Une journée pour braquer le projecteur sur les inégalités hommes-femmes
Encore en 2012, les inégalités hommes-femmes restent nombreuses aussi bien dans le monde du travail que dans l'organisation sociale et familiale. Des injustices mises en lumière par la journée de la femme, le 8 mars.
Jeudi 8 mars, c'est la journée de la femme. Une journée instaurée en 1977 par l'ONU, pas épargnée par les critiques et souvent présentée comme un gadget: "Tous les ans, on se pose la question de sa pertinence, on se demande s'il faut la célébrer. Et tous les ans, on se rend compte que oui, c'est nécessaire, car les inégalités demeurent et il faut braquer le projecteur dessus", estime Catherine Besse, adjointe au maire déléguée au droit des femmes.
Pour "braquer le projecteur", les femmes du conseil municipal se sont réunies pour une conférence de presse 100% féminine mercredi 7 mars. Un symbole, bien sûr, pour montrer que la parité peut être appliquée (elle est strictement respectée au conseil municipal) mais aussi évoquer le long chemin qui, encore en 2012, reste à parcourir.
Ecarts de salaire et sous-représentation aux postes à responsabilité
Des écarts de salaire de 18% à responsabilités égales, 15% de femmes seulement sur les bancs de l'Assemblée nationale et 17% à la tête des grandes entreprises, 66% de femmes par contre dans les emplois précaires, à temps partiel et horaires coupés.
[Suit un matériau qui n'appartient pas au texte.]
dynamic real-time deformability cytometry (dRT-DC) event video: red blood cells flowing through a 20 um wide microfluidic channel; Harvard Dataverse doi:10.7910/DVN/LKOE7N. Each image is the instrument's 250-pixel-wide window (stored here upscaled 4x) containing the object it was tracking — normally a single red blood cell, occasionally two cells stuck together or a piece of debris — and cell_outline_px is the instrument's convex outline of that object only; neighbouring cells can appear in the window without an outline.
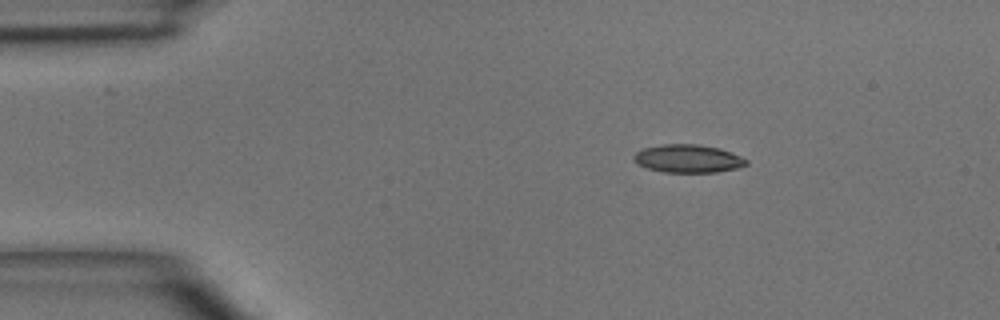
{"species": "common noctule bat (a hibernating species)", "species_latin": "Nyctalus noctula", "temperature_condition": "room temperature", "stored_images_in_passage": 4, "camera_frame_rate_fps": 3000, "um_per_image_px": 0.085, "animal": {"sex": "male", "body_mass_g": 15.6}, "frame": {"image": 1, "passage_image": 2, "time_ms": 1.333, "image_size_px": [1000, 320], "cell_outline_px": [[748, 164], [736, 168], [716, 172], [664, 172], [648, 168], [632, 160], [632, 156], [636, 152], [644, 148], [660, 144], [696, 144], [720, 148], [740, 156], [748, 160]], "centroid_in_image_um": [58.47, 13.47], "position_along_channel_um": 26.5, "area_um2": 18.32}}
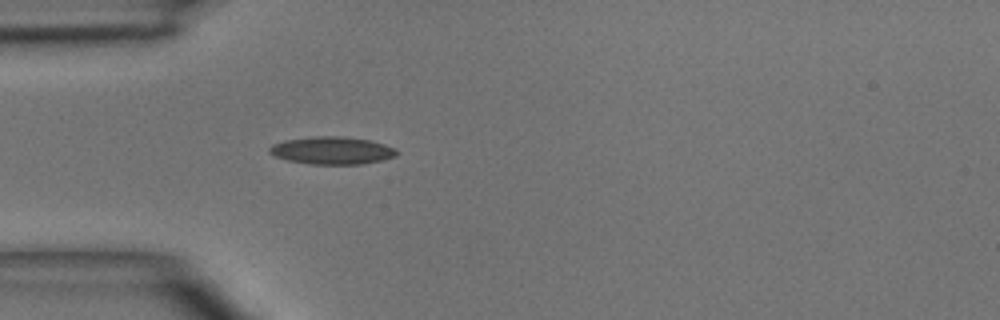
{"frame": {"image": 2, "passage_image": 4, "time_ms": 3.333, "image_size_px": [1000, 320], "cell_outline_px": [[396, 156], [380, 160], [360, 164], [308, 164], [288, 160], [276, 156], [268, 152], [268, 148], [272, 144], [284, 140], [316, 136], [344, 136], [368, 140], [384, 144], [392, 148], [396, 152]], "centroid_in_image_um": [28.16, 12.78], "position_along_channel_um": 56.8, "area_um2": 20.23}}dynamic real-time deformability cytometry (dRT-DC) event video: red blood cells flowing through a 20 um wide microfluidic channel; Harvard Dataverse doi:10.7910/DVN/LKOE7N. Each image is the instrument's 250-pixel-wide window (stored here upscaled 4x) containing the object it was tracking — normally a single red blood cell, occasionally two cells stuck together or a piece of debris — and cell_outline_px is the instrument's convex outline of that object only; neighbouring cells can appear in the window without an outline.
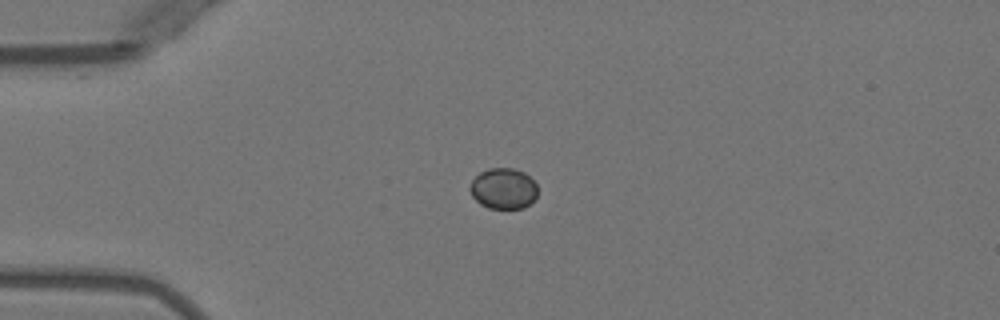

Sans oublier bien sûr la question, toujours brûlante, des violences conjugales, les inégalités dans la répartition des tâches ménagères et la sur-représentation des femmes dans les familles mono-parentales... "On a beau se dire que les choses évoluent, les représentations sociales sur la place de la femme, perçue toujours comme subalterne, restent encore bien ancrées dans nos têtes", constate Marianne Prodhomme, adjointe déléguée au quartier Lac de Maine.
Charte européenne de l'égalité
Symboliquement toujours, c'est ce 8 mars que Catherine Besse a décidé de lancer le travail qui doit permettre à Angers de signer cette année la charte européenne de l'égalité hommes-femmes. Une charte qui engage bien sûr l'exemplarité de la Ville, mais qui aussi suppose la mise en place d'actions de fond pour promouvoir partout la parité et l'égalité, notamment dans les quartiers. "Des actions ont déjà eu lieu, par exemple à la Roseraie et à Monplaisir, pour ouvrir le débat sur ces questions et sensibiliser les jeunes", rappelle Norma Mével Pla, adjointe du quartier de la Roseraie.
La journée de la femme est aussi l'occasion de différentes animations, conduites notamment par l'Espace femmes (programme à télécharger ci-dessous). A 17 heures sera inaugurée aux Hauts-de-Saint-Aubin la rue Joséphine-Baker, symbole de la volonté de la Ville d'évoluer vers plus de parité dans les noms de rue et d'équipement public. Un après-midi de débats et échanges est proposé à la Maison pour tous de Monplaisir, de 14h à 18h (3 rue de l'Ecriture, voir tract à télécharger ci-dessous). Dès le 7 mars, le conservatoire propose une conférence pour rendre hommage aux femmes compositrices, souvent méconnues malgré leur forte contribution aux différents courants qui ont marqué l'histoire de la musique.